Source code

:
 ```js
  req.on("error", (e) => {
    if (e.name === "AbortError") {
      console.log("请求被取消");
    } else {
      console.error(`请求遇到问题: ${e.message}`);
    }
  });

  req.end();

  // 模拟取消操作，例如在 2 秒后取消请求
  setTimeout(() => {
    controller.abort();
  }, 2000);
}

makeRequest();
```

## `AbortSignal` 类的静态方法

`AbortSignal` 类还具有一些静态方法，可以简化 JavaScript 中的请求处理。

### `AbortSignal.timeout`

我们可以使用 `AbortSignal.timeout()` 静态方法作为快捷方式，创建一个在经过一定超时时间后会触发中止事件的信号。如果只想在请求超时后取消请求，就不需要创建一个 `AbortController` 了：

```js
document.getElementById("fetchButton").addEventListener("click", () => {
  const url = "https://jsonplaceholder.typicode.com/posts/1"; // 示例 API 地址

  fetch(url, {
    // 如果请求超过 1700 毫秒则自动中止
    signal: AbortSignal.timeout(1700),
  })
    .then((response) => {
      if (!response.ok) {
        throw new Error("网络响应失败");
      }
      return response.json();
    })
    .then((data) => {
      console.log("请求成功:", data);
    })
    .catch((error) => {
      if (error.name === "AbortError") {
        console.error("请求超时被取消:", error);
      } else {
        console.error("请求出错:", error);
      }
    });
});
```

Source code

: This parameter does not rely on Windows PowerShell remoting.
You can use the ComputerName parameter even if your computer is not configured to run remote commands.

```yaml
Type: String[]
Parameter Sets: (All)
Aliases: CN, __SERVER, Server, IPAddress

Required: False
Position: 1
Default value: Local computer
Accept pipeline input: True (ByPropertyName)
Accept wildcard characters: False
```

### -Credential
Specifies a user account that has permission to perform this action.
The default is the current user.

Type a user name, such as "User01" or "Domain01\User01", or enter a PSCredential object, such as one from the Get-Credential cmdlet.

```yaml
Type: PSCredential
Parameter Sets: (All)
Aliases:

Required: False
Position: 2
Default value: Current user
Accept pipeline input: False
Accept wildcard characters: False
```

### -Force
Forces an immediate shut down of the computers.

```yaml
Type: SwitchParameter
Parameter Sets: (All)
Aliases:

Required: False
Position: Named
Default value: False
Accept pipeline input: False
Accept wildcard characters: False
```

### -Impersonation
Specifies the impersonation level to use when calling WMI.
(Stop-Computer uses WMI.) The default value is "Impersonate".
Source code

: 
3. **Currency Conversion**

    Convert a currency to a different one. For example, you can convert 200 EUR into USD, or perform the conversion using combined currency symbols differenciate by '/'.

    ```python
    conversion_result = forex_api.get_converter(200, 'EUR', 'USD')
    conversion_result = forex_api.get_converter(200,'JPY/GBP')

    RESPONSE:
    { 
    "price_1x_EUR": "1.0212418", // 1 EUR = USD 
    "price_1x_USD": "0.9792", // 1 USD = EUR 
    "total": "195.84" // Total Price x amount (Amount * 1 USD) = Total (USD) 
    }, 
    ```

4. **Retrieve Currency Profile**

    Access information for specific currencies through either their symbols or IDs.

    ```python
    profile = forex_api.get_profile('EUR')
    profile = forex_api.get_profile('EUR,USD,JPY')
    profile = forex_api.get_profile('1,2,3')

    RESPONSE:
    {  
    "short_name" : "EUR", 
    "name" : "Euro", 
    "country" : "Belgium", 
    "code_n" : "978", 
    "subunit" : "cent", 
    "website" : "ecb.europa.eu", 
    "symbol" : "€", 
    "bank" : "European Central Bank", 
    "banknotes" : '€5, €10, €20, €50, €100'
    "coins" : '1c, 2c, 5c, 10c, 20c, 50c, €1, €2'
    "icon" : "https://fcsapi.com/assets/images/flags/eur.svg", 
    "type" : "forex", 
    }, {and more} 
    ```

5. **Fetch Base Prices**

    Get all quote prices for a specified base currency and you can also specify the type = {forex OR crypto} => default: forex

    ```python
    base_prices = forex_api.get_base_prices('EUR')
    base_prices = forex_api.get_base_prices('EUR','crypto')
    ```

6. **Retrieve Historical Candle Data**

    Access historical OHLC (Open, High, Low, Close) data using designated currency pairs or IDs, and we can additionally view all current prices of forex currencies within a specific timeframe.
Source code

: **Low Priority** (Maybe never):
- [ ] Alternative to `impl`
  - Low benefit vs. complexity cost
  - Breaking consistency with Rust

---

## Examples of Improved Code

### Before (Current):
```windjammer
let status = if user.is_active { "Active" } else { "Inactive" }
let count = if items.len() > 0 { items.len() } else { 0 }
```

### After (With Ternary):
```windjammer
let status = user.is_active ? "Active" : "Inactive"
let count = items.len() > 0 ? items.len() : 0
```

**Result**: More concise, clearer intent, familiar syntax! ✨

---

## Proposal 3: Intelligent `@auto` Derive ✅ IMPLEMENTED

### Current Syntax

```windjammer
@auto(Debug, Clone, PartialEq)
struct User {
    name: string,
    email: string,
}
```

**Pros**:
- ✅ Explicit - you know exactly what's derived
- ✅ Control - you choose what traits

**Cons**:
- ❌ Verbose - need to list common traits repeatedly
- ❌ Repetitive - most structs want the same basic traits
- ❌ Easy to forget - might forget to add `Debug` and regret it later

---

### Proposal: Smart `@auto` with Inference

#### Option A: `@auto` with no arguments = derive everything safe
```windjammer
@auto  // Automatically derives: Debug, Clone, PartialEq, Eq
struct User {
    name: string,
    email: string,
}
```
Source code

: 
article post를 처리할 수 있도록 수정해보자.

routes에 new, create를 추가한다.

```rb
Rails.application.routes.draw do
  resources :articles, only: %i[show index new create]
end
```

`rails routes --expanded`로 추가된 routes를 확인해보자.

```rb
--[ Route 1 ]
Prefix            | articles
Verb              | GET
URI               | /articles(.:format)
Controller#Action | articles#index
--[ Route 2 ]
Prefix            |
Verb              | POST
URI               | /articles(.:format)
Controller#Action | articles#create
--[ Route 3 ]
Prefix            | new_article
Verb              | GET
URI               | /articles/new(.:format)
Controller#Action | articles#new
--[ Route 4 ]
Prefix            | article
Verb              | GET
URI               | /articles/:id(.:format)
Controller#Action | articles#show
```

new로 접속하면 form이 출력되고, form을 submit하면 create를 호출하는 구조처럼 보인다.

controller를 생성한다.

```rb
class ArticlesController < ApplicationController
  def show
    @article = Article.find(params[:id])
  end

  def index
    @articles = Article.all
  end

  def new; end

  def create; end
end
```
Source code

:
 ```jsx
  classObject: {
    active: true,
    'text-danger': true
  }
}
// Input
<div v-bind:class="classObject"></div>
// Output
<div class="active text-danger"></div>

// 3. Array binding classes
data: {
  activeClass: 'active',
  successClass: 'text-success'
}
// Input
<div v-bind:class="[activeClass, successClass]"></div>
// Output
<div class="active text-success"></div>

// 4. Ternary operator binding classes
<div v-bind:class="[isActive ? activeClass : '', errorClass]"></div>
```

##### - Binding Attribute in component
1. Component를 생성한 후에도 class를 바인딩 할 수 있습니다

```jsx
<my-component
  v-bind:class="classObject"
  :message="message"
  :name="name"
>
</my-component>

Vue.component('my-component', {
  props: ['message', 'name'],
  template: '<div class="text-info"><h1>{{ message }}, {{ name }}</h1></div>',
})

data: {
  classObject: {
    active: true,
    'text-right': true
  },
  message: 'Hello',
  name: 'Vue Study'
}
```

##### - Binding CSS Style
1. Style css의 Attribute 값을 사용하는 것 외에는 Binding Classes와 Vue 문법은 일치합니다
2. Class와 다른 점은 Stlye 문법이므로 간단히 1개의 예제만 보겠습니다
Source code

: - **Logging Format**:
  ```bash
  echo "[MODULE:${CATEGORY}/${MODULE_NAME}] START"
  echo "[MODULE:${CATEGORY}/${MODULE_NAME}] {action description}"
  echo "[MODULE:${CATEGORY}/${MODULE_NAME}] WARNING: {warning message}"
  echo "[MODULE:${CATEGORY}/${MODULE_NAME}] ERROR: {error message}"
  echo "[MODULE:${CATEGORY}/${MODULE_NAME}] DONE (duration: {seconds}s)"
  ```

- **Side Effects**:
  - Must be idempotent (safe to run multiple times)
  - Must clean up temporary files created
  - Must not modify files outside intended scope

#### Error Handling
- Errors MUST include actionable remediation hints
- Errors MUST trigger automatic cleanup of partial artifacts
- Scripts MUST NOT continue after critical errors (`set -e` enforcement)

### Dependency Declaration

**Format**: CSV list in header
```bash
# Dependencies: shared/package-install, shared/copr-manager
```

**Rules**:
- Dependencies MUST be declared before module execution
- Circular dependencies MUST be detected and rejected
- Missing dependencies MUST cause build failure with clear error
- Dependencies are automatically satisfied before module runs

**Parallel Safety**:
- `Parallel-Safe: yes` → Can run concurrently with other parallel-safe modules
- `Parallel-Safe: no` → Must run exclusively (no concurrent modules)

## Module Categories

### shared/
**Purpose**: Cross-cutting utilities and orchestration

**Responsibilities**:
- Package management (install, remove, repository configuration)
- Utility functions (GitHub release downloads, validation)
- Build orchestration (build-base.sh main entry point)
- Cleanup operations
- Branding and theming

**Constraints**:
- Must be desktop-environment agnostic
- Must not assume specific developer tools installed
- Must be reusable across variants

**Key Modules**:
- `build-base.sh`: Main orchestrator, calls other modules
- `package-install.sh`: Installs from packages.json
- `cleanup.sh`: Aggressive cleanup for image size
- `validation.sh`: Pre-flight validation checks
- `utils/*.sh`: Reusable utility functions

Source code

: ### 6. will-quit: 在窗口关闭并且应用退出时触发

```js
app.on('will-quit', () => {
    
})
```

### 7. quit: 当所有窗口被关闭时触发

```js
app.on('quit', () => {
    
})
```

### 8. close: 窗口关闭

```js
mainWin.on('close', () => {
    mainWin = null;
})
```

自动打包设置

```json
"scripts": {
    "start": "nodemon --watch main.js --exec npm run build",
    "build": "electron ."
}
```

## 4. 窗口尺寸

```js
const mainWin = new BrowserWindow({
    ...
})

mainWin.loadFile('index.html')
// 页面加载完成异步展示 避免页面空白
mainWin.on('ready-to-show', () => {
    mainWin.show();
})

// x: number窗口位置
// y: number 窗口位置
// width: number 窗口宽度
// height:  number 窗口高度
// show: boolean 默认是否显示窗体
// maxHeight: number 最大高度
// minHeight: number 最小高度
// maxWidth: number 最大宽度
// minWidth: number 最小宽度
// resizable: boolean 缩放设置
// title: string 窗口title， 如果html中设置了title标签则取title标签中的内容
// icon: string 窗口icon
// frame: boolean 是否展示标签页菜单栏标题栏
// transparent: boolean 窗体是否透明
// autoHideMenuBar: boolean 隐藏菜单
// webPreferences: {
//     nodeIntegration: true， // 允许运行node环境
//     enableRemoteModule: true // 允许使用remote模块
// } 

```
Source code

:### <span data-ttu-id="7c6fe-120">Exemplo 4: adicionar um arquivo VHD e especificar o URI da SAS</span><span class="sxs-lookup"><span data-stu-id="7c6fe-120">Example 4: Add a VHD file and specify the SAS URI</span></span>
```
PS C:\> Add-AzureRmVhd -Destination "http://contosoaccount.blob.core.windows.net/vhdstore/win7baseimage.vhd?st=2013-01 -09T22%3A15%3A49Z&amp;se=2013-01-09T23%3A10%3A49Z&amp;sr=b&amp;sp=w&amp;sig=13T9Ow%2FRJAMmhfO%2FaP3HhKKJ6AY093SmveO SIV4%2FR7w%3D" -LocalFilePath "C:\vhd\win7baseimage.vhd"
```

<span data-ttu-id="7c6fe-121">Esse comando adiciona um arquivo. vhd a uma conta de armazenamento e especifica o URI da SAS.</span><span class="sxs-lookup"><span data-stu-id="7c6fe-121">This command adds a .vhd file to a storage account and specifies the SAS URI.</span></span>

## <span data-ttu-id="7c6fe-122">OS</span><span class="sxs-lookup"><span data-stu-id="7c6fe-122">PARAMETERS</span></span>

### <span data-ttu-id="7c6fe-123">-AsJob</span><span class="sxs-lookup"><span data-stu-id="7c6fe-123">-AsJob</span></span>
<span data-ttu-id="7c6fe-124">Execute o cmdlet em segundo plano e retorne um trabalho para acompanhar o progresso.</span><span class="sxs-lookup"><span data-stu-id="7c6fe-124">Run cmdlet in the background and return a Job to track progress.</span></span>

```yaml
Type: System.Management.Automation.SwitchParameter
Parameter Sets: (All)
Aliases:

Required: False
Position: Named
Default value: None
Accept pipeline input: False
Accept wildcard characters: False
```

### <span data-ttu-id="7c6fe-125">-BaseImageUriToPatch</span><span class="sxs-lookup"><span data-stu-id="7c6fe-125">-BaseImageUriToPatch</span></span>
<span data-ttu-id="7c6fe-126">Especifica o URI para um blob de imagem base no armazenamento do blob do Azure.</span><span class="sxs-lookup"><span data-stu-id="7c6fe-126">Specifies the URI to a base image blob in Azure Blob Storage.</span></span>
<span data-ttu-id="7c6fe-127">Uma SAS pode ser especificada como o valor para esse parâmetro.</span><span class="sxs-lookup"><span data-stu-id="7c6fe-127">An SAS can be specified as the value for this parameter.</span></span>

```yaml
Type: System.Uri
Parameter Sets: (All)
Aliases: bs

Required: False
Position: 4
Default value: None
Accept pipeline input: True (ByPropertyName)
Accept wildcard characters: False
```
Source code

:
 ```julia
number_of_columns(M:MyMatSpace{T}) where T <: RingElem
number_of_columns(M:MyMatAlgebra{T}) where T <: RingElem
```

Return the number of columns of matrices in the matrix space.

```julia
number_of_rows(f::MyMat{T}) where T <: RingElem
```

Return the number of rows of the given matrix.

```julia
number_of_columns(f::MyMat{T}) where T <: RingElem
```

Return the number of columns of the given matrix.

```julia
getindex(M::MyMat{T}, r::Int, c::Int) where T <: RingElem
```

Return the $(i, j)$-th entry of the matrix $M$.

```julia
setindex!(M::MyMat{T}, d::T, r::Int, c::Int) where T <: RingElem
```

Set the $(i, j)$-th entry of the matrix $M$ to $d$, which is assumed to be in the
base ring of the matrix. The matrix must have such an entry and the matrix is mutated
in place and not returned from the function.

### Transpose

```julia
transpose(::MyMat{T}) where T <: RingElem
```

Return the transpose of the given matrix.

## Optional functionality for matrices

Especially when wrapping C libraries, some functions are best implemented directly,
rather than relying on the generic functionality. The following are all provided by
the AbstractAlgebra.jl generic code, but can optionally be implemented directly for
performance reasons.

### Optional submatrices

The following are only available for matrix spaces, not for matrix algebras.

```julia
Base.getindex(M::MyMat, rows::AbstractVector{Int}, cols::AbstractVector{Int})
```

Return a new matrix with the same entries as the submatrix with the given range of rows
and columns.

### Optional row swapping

-- -- --

### TASK BRIEF
Search the material above for the word "create를", then copy each line that holds it.

### EXERCISE OUTPUT
routes에 new, create를 추가한다.
new로 접속하면 form이 출력되고, form을 submit하면 create를 호출하는 구조처럼 보인다.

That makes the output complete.